• [EXERCISE DATA]
########################################

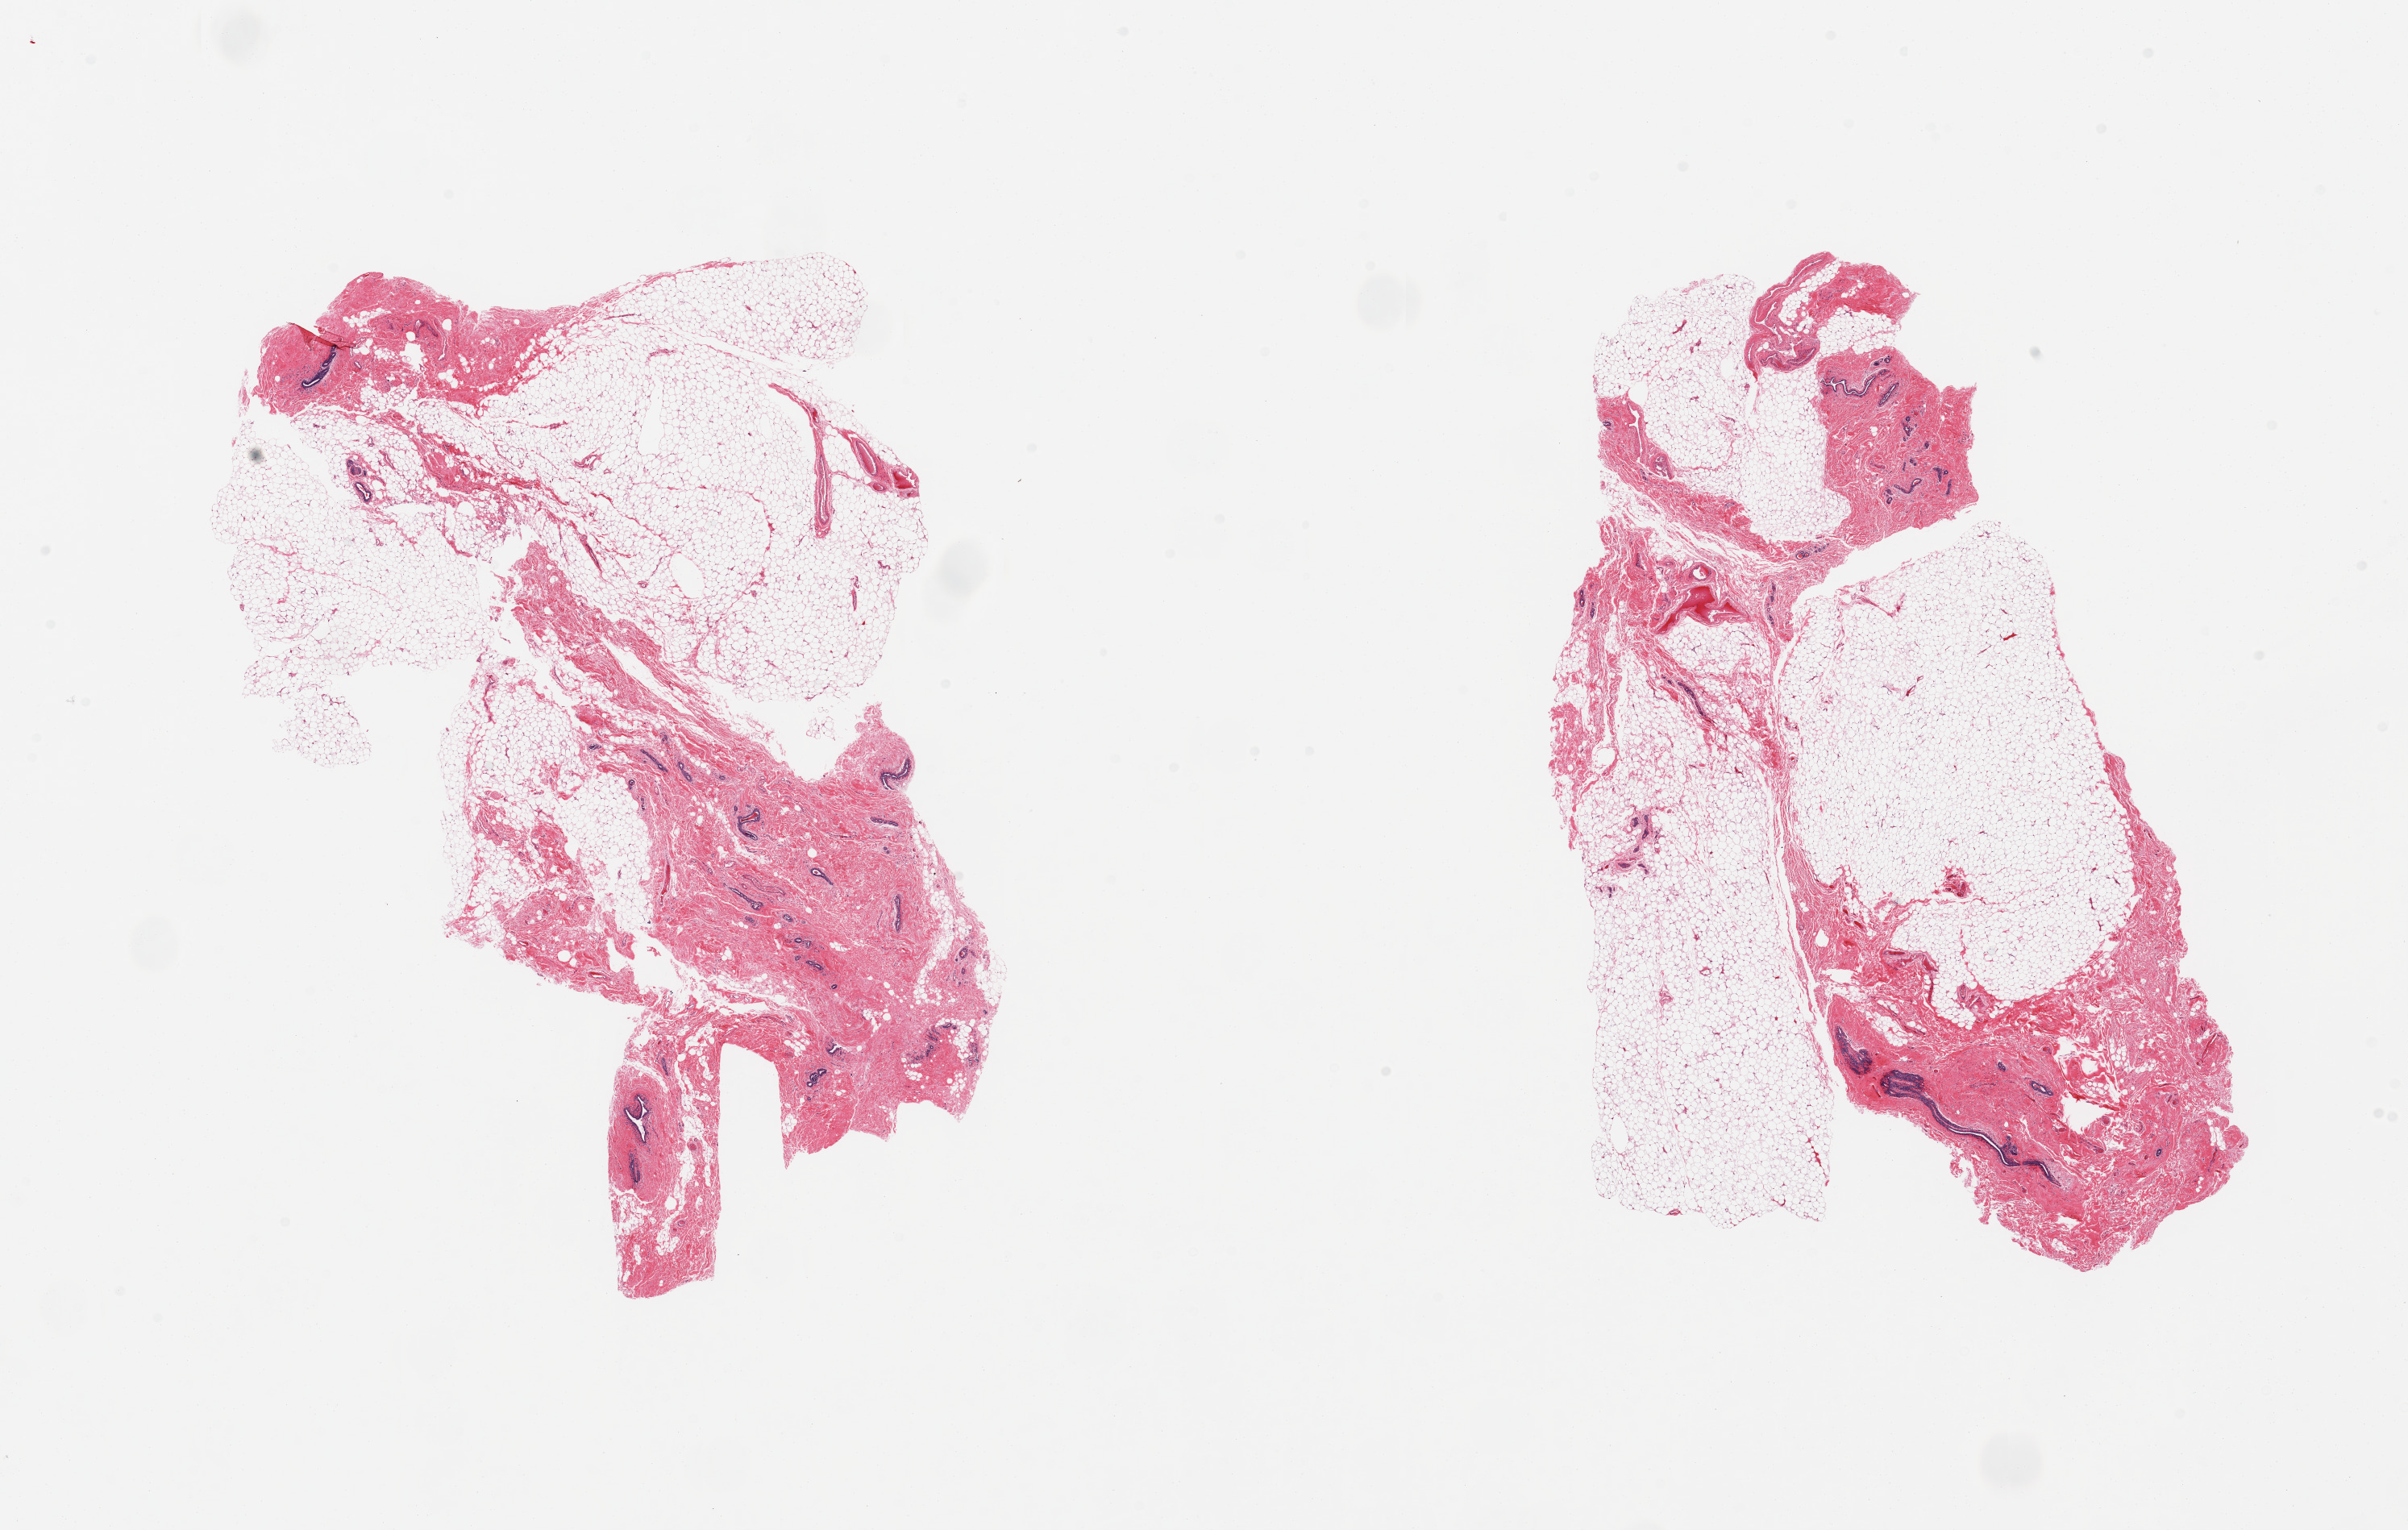
Haematoxylin and eosin whole-slide image, brightfield — a low-resolution overview of the entire scanned area, about 23.6 x 15.0 mm (acquisition: 20x scan); PAXgene-fixed paraffin-embedded (PFPE) section; target tissue: breast; donor tissue sample. Donor sex: female.
* pathologist's review note for this sample: 2 pieces, ductal elements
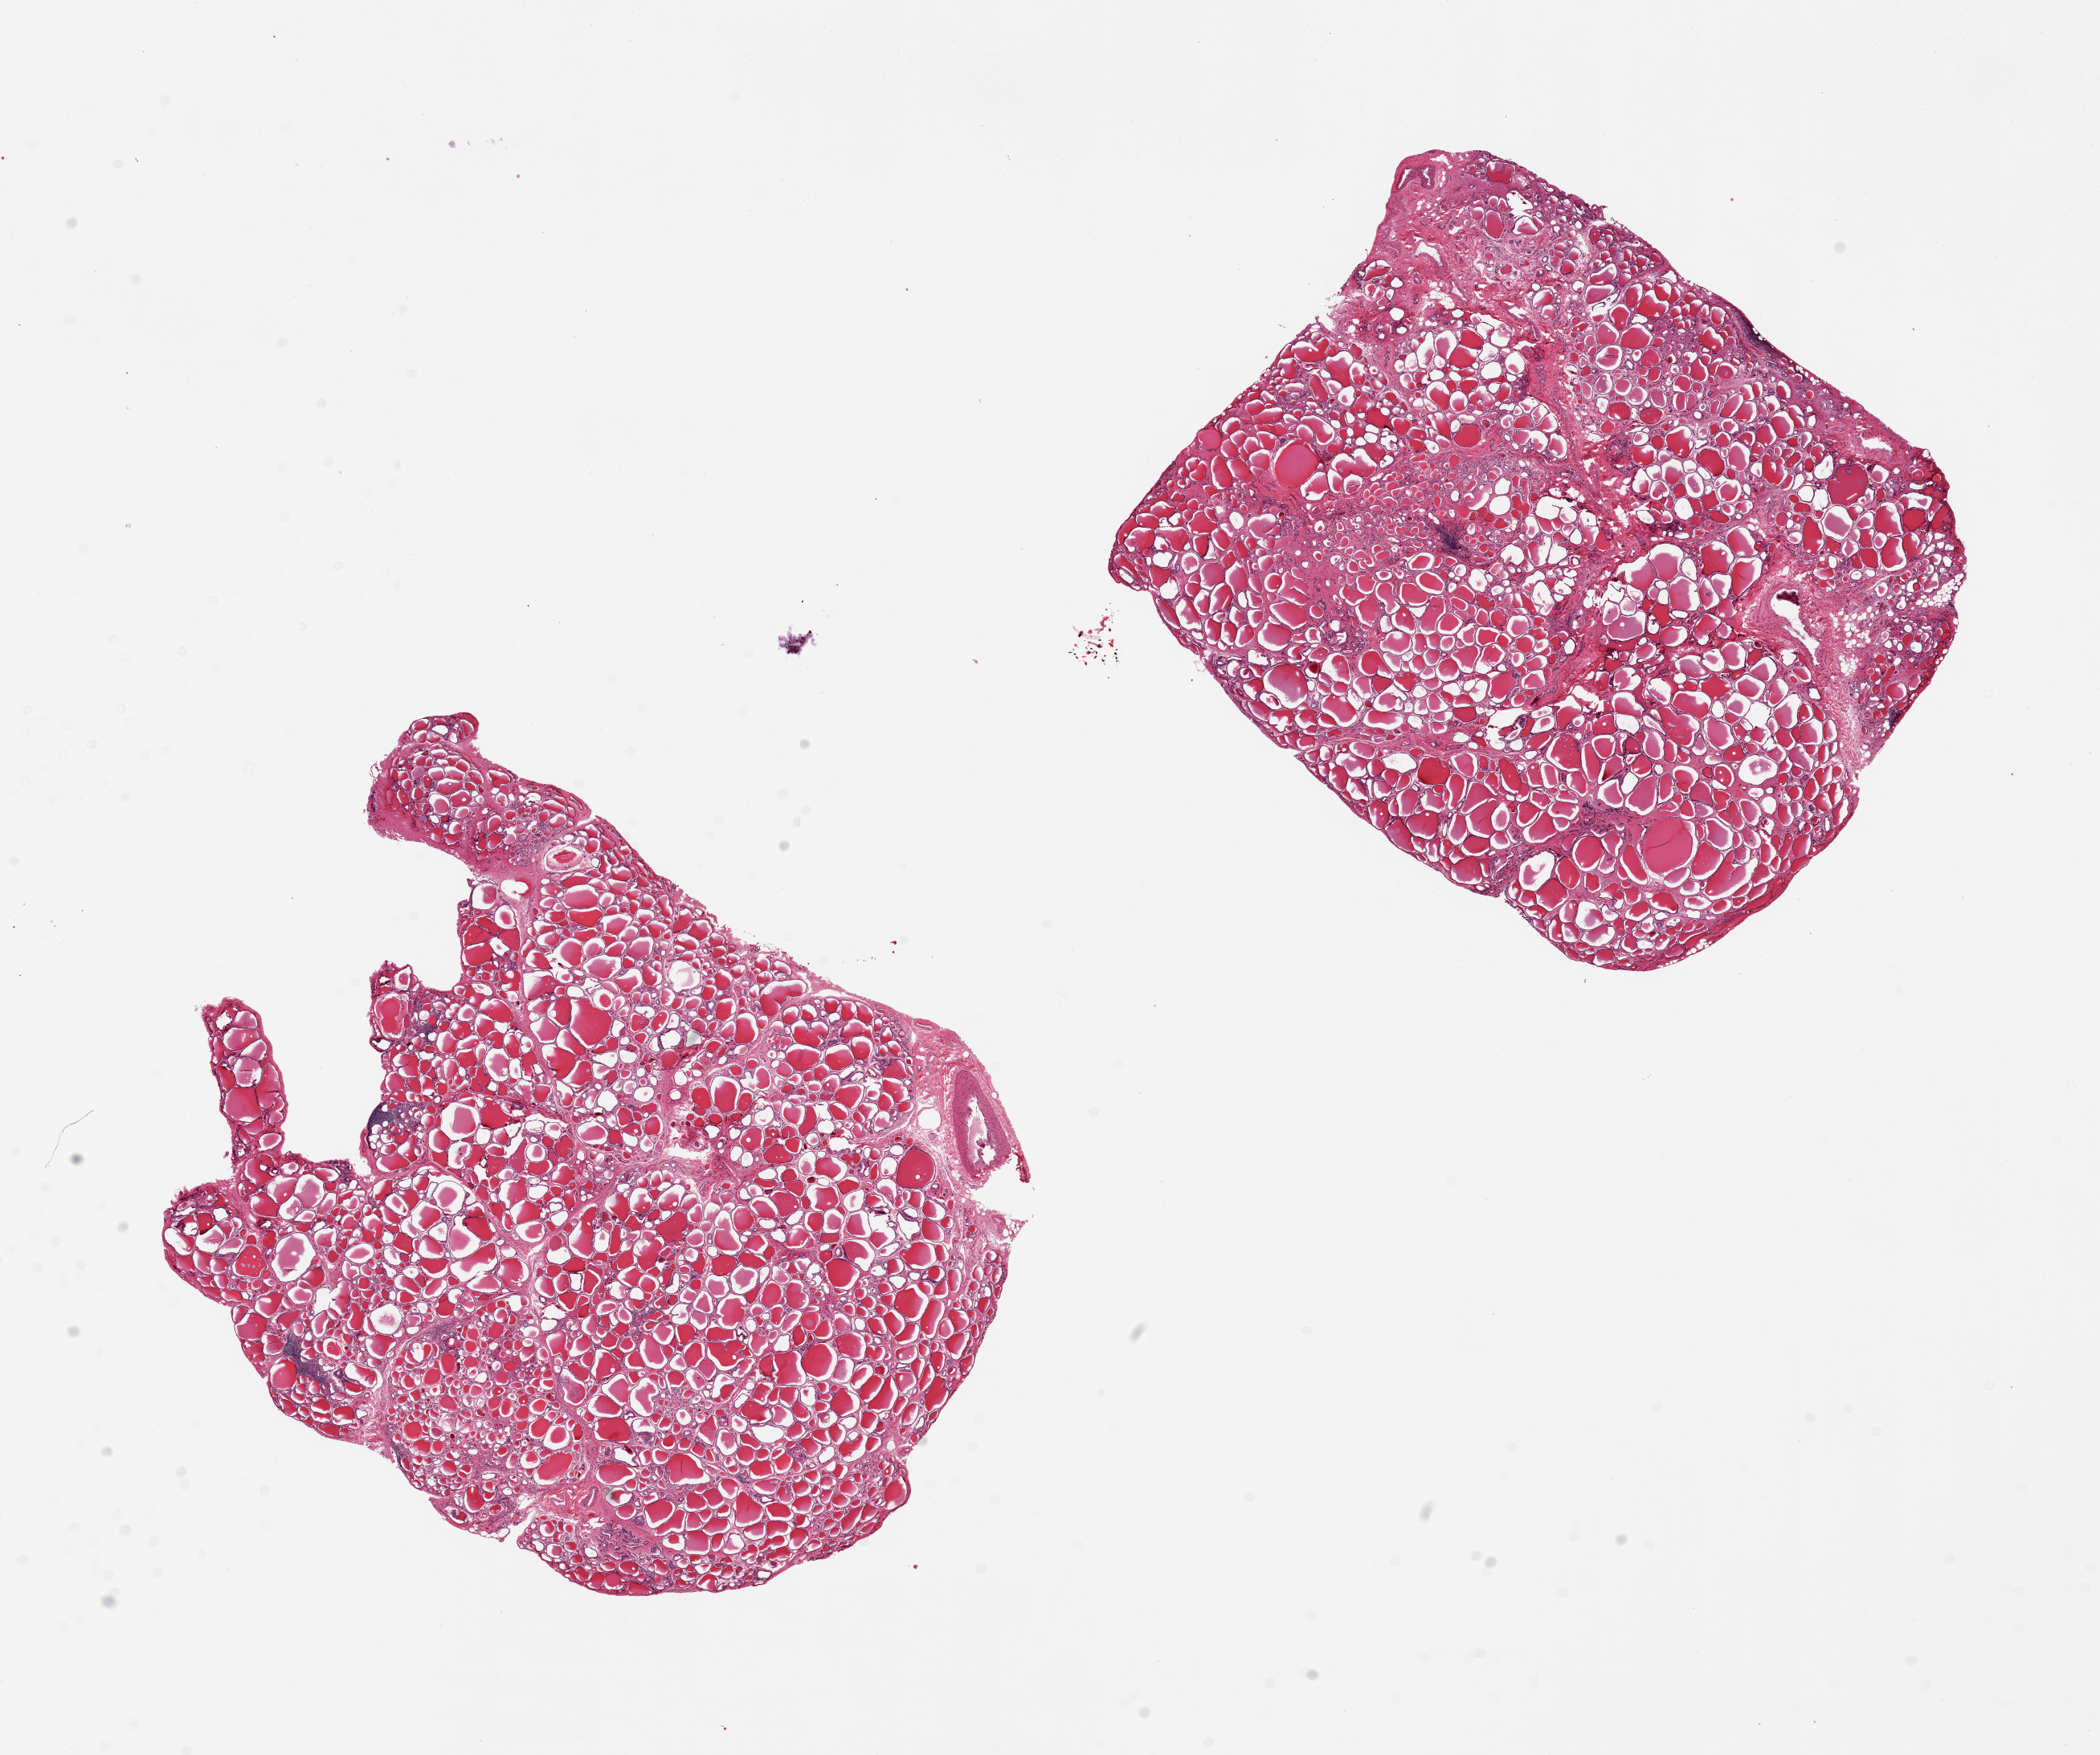
Digitized H&E-stained section — whole scanned area (about 20.7 x 17.3 mm) shown as a low-resolution overview; PAXgene-fixed paraffin-embedded (PFPE) section; target tissue: thyroid; donor tissue sample. Male donor.
Reviewer comment on this tissue sample: 2 pieces, 8x7 & 7.5x6mm; a few small focal lymphoid collections.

########################################

• [WORK REQUEST]
Give the count of lines in the listing that hold the word "overview", and nothing else.

• [ANSWER BOX]
2